Stored records
• • • • • • •

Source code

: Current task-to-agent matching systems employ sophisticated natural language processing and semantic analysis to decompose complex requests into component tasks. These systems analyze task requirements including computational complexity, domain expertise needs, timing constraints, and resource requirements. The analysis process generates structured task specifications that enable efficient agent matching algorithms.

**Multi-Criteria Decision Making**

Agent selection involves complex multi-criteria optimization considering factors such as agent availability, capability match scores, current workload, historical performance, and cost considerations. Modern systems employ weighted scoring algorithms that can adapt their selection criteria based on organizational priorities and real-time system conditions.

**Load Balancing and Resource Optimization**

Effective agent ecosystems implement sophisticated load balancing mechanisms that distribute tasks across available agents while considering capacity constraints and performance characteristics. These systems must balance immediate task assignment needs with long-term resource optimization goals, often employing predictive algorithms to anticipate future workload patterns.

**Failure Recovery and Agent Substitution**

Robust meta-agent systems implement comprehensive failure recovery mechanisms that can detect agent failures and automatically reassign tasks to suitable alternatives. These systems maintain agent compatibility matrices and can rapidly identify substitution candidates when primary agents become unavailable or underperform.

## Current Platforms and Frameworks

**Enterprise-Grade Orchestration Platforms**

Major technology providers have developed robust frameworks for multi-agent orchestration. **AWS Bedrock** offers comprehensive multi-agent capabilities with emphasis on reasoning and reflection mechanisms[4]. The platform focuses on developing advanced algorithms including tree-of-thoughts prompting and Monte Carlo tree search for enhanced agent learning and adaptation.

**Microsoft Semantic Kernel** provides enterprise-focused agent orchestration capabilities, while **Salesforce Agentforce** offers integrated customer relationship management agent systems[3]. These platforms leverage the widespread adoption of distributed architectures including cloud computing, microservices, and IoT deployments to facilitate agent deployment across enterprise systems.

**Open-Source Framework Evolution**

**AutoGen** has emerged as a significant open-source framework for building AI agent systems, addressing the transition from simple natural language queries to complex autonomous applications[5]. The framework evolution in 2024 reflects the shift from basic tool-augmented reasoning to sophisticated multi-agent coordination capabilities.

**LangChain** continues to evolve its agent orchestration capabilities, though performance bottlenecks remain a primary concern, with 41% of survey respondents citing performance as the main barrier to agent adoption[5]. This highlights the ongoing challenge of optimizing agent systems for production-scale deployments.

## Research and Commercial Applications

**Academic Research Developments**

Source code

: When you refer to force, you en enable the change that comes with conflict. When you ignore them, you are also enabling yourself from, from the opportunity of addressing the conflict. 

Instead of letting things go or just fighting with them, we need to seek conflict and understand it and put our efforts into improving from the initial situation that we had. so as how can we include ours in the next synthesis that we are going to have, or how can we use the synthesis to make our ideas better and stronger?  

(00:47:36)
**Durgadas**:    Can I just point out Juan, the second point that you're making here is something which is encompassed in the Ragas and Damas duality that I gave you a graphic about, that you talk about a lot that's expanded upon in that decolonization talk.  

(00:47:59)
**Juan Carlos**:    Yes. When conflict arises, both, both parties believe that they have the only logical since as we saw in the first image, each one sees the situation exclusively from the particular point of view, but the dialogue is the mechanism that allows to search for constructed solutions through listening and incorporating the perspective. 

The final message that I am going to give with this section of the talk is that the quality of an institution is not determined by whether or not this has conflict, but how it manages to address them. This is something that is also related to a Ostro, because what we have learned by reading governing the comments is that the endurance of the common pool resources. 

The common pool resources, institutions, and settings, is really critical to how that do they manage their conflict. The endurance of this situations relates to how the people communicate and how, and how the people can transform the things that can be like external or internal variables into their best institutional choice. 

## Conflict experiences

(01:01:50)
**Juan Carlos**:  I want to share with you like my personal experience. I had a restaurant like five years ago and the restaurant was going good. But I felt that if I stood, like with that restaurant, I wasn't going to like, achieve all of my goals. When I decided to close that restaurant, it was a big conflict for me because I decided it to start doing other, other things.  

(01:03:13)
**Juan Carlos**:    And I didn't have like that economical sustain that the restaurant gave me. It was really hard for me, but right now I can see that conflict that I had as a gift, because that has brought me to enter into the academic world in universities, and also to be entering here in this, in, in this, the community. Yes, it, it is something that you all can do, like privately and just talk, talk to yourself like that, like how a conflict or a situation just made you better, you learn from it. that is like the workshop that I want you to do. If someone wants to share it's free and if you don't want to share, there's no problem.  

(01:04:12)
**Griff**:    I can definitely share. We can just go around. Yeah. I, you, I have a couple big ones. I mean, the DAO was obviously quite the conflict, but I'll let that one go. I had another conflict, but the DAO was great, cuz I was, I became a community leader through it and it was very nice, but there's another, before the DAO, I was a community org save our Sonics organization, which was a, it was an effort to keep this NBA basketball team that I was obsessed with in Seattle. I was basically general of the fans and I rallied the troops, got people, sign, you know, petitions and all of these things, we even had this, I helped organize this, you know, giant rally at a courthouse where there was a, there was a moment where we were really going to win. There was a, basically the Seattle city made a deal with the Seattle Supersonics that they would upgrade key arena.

• • • • • • •

**DESCRIPTION OF THE TASK**
Rewrite the stretch from the line containing "## Conflict experiences" through the line containing "other, other things.", renaming "Conflict experiences" to "Experiences of conflict" and keeping all else unchanged.

**RESPONSE**
## Experiences of conflict

(01:01:50)
**Juan Carlos**:  I want to share with you like my personal experience. I had a restaurant like five years ago and the restaurant was going good. But I felt that if I stood, like with that restaurant, I wasn't going to like, achieve all of my goals. When I decided to close that restaurant, it was a big conflict for me because I decided it to start doing other, other things.  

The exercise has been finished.